Ildefonsus of Toledo, St.
ILDEFONSUS OF TOLEDO, ST.
Bishop and writer; b. probably in Toledo, Spain, c. 610; d. Toledo, 667. Ildefonsus entered the monastery of Agalia near Toledo, became its abbot, and in 657 was chosen archbishop of Toledo. Nothing is known about his government of the archdiocese, and no national councils were held during his tenure; but he did play a part in the development of the mozarabic rite. Two of his letters and four of his writings are extant: De viris illustribus contains brief biographies of 14 men, all of whom had lived in Spain except gregory the great; De cognitione baptismi contains interesting information about the administration of Baptism in Visigothic Spain; De progressu spiritualis deserti traces the road by which the neophytes must travel in order to reach heaven; and his De virginitate sanctae Mariae, though neither original nor profound, is an excellent summary of what jerome and earlier theologians had written.
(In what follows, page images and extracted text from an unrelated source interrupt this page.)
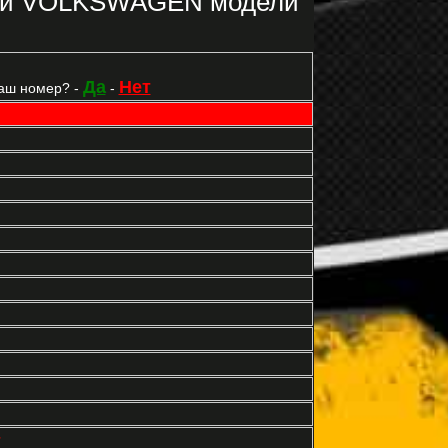
рки VOLKSWAGEN модели
Да
Нет
аш номер? -
-
т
It deepened the devotion of the Spanish people, writers, and artists to the Blessed Virgin. A legend in which Mary is said to have placed a chasuble over Ildefonsus' shoulders was depicted by Spanish artists of the 17th and 18th centuries.
Feast: Jan. 23.
Bibliography: a. braegelmann, The Life and Writings of St. Ildefonsus (Washington 1942). m. schapiro, The Parma Ildefonsus: A Romanesque Illuminated Manuscript from Cluny … (New York 1964). e. fernÁndez-prieto domÍnguez, Actas de visitas reales y otras realizadas por acontecimientos extraordinarios a los cuerpos santos de San Ildefonso y San Atilano (Zamora, Spain 1973). j. m. hormaeche basauri, La pastoral de la iniciación cristiana en la España visigoda: estudio sobre el De cognitione baptismi de San Ildefonso de Toledo (Toledo 1983). j. f. rivera recio, San Ildefonso de Toledo: biografia, época y posteridad (Madrid 1985). o. engels, Lexikon für Theologie und Kirche, ed. j. hofer and k. rahner, 10 v. (2d, new ed. Freiburg 1957–65) 5:622. a. butler, The Lives of the Saints, ed. h. thurston and d. attwater, 4 v. (New York 1956) 1:155–156.